The latest case in point: one company recently unveiled what it declared was the world’s first “NFT vending machine” in Manhattan. The company issues a press release heralding the amazing innovation of the idea:
Located just off Wall Street, the machine accepts USD credit and debit cards then dispenses a box with a unique code inside it for the chosen NFT, which is easily redeemable on the Neon platform. With no cryptocurrency, crypto wallet or specialized knowledge required, Neon has built the simplest, most accessible way to buy, sell and trade NFTs in the real world. The vending machine is open 24 hours a day.
Like most NFT-related PR spam, the launch was then picked up by literally thousands of news outlets, blogs, and other sources that were happy to parrot the idea completely unskeptically.

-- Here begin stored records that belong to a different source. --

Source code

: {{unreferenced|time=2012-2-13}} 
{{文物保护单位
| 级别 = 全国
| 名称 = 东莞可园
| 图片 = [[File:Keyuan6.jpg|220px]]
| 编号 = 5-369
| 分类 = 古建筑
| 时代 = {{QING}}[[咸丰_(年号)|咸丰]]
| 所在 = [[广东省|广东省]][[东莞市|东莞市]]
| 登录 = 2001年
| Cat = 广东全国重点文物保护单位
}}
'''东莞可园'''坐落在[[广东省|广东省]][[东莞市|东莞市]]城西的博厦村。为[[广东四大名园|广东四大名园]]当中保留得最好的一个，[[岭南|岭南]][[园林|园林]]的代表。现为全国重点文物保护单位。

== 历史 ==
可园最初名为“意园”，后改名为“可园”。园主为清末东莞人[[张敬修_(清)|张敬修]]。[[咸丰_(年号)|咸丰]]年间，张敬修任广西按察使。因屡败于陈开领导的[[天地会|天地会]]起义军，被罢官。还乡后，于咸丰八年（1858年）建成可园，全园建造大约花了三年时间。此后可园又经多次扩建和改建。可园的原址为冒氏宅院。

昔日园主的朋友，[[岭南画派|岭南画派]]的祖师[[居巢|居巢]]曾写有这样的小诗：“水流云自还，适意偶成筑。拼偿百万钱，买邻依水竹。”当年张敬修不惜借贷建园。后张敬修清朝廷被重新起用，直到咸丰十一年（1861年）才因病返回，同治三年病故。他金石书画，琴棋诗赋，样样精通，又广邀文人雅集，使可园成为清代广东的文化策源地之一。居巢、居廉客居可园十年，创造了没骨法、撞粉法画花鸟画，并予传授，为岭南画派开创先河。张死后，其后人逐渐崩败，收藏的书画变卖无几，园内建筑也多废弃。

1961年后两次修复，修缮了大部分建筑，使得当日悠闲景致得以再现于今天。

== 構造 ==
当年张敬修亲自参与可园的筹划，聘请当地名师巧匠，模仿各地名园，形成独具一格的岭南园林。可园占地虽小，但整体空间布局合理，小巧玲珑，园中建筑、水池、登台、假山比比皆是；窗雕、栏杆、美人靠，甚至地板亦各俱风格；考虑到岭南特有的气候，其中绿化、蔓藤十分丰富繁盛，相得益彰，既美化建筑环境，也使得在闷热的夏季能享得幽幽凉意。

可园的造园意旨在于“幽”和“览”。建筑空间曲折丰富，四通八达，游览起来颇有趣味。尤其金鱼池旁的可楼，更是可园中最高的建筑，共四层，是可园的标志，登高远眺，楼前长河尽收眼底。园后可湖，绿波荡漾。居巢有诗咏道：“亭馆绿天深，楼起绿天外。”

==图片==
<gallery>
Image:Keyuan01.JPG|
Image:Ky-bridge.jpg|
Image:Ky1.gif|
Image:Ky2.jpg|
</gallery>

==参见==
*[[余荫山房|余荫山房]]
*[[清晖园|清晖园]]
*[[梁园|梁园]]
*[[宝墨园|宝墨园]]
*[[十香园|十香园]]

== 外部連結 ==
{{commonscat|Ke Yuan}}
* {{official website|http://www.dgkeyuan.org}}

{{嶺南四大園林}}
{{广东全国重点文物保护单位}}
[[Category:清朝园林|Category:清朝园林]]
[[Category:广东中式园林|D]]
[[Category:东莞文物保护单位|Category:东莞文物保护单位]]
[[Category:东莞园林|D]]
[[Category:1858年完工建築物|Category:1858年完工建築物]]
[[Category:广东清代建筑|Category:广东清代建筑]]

In this case the vending machine only really “sold” two “products”: a “color” for $5.99 and a “party pigeon” for $420.69. But when a reporter actually bothered to investigate the machine a week later, they found that neither the vending machine nor the NFTs it sold actually worked. First the machine simply failed to actually disperse any product:
As if buying a bag of Cheetos, I punched in my selection and tapped my credit card. The machine beeped, the metal coil began to turn – and then, nothing. My NFT was stuck. I banged on the glass, but it refused to drop. I noticed two security cameras watching me, and felt self-conscious. Was I the first person in the world to lose money while physically buying an NFT?
Then, when the reporter was finally able to purchase something, the something he purchased wound up not working at all:
“There was another snag when I redeemed my prize. I scanned my QR code, which directed me to a website and told me to create an account on the Neon marketplace. Then I had to enter a 12-digit sequence on my little slip of paper to mint my NFT. But instead of getting a color, based on a random six-digit “hex code” used by web designers, I got a five digit string that resulted in a blank square.”
Thousands of blogs’ worth of press release hype and it takes a week for a reporter to actually bother to see if the product being hyped actually works. This cycle repeats itself thousands of times every week as opportunistic folks (including the press) try to cash in on the NFT hype cycle.
Again, there surely are innovative and creative applications for NFT-based technologies, but right now the sector is just so filled with half-baked ideas, scams, and opportunistic gibberish it’s hard to see how this doesn’t ultimately derail the entire experiment and taint the conceptual brand in perpetuity.